Supreme Court says students are free to sue their schools for violating First Amendment
In an 8-1 decision, the Supreme Court has established that students can sue educational institutions for violating their free speech rights while only needing to establish “nominal damages” as standing.
Actual damages do not necessarily need to be proven, which reports indicate opens up a whole new avenue of litigation that attorneys all across the country are sure to take advantage of on behalf of individuals whose free speech rights have been violated.
Under normal circumstances, a plaintiff would have to establish some level of real damage to have any standing in a lawsuit. However, Justice Clarence Thomas ruled, with considerable support, that the violation of a core constitutional right – in this case the First Amendment – substantiates enough real damage to grant standing.
Plaintiffs will still need to meet other requirements such as particularized injury and a cognizable cause of action, it is important to note. A request for nominal damages does not automatically guarantee entry into the court, though it does substantially decrease other barriers to entry.
“Our holding concerns only redressability,” the court explained in its ruling. “It remains for the plaintiff to establish the other elements of standing (such as a particularized injury); plead a cognizable cause of action … and meet all other relevant requirements.”

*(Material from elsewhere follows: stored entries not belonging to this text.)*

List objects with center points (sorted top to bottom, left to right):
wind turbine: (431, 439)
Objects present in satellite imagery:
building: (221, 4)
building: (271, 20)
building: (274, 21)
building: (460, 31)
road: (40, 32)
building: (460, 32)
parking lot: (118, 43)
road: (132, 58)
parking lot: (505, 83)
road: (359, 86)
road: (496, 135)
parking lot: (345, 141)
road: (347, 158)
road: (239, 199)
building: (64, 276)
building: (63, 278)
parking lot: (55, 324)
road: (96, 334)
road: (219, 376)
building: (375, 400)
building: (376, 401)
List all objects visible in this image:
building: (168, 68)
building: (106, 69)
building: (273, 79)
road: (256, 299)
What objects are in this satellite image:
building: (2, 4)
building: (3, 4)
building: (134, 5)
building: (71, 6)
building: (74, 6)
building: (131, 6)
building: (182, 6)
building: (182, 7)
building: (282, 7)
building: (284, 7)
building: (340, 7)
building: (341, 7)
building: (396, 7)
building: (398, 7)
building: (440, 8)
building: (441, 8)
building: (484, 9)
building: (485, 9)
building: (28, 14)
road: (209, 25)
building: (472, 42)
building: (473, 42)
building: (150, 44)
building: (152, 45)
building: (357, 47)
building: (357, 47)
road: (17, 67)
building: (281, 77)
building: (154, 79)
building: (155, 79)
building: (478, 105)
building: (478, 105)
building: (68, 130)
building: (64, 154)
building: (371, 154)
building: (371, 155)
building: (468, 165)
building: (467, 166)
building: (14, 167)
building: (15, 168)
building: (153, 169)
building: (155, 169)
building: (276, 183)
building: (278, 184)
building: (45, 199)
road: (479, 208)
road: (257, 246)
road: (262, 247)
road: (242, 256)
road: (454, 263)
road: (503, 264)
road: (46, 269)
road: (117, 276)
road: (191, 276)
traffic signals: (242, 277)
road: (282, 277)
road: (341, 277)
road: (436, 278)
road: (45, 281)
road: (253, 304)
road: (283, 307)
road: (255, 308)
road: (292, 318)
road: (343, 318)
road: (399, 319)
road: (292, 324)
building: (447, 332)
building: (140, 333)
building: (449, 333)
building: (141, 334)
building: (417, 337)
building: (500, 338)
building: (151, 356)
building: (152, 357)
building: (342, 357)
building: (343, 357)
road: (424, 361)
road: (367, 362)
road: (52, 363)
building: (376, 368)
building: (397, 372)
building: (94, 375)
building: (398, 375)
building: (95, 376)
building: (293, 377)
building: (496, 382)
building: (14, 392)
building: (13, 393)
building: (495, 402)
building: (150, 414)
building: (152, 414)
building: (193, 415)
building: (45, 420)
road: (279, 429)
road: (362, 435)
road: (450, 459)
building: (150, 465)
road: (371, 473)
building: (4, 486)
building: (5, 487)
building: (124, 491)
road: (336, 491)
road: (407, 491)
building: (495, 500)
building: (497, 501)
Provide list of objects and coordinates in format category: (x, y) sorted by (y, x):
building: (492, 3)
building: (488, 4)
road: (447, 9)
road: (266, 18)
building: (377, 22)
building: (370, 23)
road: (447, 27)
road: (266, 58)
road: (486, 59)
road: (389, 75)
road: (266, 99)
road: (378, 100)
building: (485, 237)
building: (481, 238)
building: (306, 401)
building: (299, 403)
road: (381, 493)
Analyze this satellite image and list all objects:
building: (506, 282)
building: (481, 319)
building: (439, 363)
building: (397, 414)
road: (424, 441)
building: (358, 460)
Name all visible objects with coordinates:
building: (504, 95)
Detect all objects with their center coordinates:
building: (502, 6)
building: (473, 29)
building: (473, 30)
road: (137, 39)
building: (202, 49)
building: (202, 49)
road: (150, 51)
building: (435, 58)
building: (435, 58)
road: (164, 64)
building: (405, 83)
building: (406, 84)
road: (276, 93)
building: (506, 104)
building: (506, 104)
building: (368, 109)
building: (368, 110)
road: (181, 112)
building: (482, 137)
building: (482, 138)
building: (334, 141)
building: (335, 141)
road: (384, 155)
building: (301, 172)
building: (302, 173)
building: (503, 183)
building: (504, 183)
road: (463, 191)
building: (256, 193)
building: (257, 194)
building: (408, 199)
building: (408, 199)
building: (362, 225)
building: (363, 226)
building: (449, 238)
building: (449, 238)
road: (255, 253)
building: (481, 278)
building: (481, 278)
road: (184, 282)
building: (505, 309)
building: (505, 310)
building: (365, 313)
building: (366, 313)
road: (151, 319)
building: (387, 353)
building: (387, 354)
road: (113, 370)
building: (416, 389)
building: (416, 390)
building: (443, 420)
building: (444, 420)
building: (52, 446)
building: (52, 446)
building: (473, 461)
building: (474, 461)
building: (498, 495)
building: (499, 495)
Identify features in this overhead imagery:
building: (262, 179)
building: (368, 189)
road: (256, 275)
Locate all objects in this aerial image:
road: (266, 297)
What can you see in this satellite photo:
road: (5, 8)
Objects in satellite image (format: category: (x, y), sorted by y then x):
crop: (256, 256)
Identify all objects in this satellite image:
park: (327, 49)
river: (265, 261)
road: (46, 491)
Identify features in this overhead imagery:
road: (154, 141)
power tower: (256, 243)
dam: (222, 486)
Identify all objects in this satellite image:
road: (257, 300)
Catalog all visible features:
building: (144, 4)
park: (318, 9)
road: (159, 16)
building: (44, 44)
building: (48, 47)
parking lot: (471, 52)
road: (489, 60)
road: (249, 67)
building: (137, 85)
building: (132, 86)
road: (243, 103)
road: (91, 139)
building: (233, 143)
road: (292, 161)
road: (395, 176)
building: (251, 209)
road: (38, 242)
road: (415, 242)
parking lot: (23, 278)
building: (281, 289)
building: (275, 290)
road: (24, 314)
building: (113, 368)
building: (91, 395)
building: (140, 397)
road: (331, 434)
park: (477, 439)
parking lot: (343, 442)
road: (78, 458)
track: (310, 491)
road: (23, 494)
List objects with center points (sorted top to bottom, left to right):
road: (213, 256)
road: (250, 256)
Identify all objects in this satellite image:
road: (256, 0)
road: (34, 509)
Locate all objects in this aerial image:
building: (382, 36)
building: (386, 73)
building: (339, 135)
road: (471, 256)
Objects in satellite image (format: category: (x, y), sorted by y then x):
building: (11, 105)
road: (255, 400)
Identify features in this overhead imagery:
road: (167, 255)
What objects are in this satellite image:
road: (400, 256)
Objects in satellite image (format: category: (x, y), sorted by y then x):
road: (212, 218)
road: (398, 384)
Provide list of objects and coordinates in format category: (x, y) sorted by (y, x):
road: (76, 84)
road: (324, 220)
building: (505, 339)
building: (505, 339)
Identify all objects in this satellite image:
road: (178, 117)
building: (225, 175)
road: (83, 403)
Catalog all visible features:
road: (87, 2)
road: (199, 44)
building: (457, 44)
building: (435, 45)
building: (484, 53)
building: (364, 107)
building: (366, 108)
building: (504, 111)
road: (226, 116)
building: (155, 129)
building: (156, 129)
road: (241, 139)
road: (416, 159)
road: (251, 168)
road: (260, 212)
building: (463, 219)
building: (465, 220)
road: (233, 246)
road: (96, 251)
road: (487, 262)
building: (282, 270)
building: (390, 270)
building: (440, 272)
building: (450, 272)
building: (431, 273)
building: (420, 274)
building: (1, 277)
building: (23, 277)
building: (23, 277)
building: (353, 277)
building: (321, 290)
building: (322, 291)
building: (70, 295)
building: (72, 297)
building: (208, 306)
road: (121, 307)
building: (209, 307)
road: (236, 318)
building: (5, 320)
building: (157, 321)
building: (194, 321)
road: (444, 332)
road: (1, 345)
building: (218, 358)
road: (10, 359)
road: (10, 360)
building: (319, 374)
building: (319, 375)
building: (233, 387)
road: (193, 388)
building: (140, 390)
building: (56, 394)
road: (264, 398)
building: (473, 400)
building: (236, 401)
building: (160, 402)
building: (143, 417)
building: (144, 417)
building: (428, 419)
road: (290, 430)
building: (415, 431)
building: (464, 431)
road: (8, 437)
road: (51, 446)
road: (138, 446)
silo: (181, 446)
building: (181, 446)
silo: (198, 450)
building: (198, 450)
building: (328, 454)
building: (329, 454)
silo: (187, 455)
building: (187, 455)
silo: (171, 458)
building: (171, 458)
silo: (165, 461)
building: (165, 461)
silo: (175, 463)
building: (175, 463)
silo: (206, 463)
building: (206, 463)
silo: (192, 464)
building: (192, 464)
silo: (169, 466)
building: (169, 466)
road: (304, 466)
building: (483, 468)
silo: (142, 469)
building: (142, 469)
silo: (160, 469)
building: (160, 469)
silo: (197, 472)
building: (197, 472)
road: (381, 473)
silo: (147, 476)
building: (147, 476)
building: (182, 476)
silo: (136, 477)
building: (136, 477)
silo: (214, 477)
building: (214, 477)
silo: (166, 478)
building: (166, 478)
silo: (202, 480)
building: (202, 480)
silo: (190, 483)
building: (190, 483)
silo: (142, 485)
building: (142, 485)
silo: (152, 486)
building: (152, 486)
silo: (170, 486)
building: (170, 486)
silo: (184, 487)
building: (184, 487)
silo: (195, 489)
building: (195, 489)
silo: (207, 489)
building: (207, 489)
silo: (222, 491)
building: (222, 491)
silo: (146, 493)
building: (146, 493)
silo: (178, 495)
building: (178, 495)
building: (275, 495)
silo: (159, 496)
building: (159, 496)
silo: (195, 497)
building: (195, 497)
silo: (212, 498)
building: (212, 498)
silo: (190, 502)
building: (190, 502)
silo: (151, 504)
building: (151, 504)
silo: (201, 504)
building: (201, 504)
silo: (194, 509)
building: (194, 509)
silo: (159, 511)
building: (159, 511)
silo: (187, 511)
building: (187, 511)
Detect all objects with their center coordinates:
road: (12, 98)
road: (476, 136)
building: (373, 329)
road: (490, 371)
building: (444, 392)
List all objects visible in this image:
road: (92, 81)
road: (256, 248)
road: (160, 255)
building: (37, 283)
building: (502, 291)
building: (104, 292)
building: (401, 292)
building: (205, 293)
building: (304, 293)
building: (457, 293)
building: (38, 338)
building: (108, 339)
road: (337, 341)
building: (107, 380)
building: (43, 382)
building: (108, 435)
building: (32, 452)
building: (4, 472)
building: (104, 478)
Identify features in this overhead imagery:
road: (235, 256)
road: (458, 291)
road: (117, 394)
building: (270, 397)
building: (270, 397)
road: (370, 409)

“We hold only that, for the purpose of Article III standing, nominal damages provide the necessary redress for a completed violation of a legal right,” it added.
Watch out, academia: We the People are coming for you
The plaintiff in the presented case upon which the Supreme Court came to this decision was determined to have sustained a violation of his constitutional rights when his school, Georgia Gwinnett College, enforced unconstitutional free speech restrictions against him.
“Because ‘every violation [of a right] imports damage,'” the court ruled, adding that “nominal damages can redress Usuegbunam’s (in the case of Uzuegbunam v Preczewski) injury even if he cannot or chooses not to quantify that harm in economic terms.”
The only dissenter was none other than Chief Justice John Roberts, a Supreme Court turncoat who complained that Article III access can now be purchased for $1.
“Today’s decision risks a major expansion of the judicial role,” he wrote in his dissent, suggesting that cases seeking nominal damages of any amount, including as little as $1, will now flood the courts while failing to alleviate the harms suffered by plaintiffs.
“If nominal damages can preserve a live controversy, then federal courts will be required to give advisory opinions whenever a plaintiff tacks on a request for a dollar,” Roberts added.
Roberts further complained that federal courts will be “required” to perform such a function simply to find out if their rights have been violated. Federal courts, which he describes as “the least dangerous branch,” will “become the least expensive source of legal advice,” he scoffed.
Thomas dismissed this criticism by explaining that it misses the point. He says that because nominal damages were already available at common law “in analogous circumstances,” a simple request for nominal damages “satisfies the redressability element of standing where a plaintiff’s claim is based on a completed violation of a legal right.”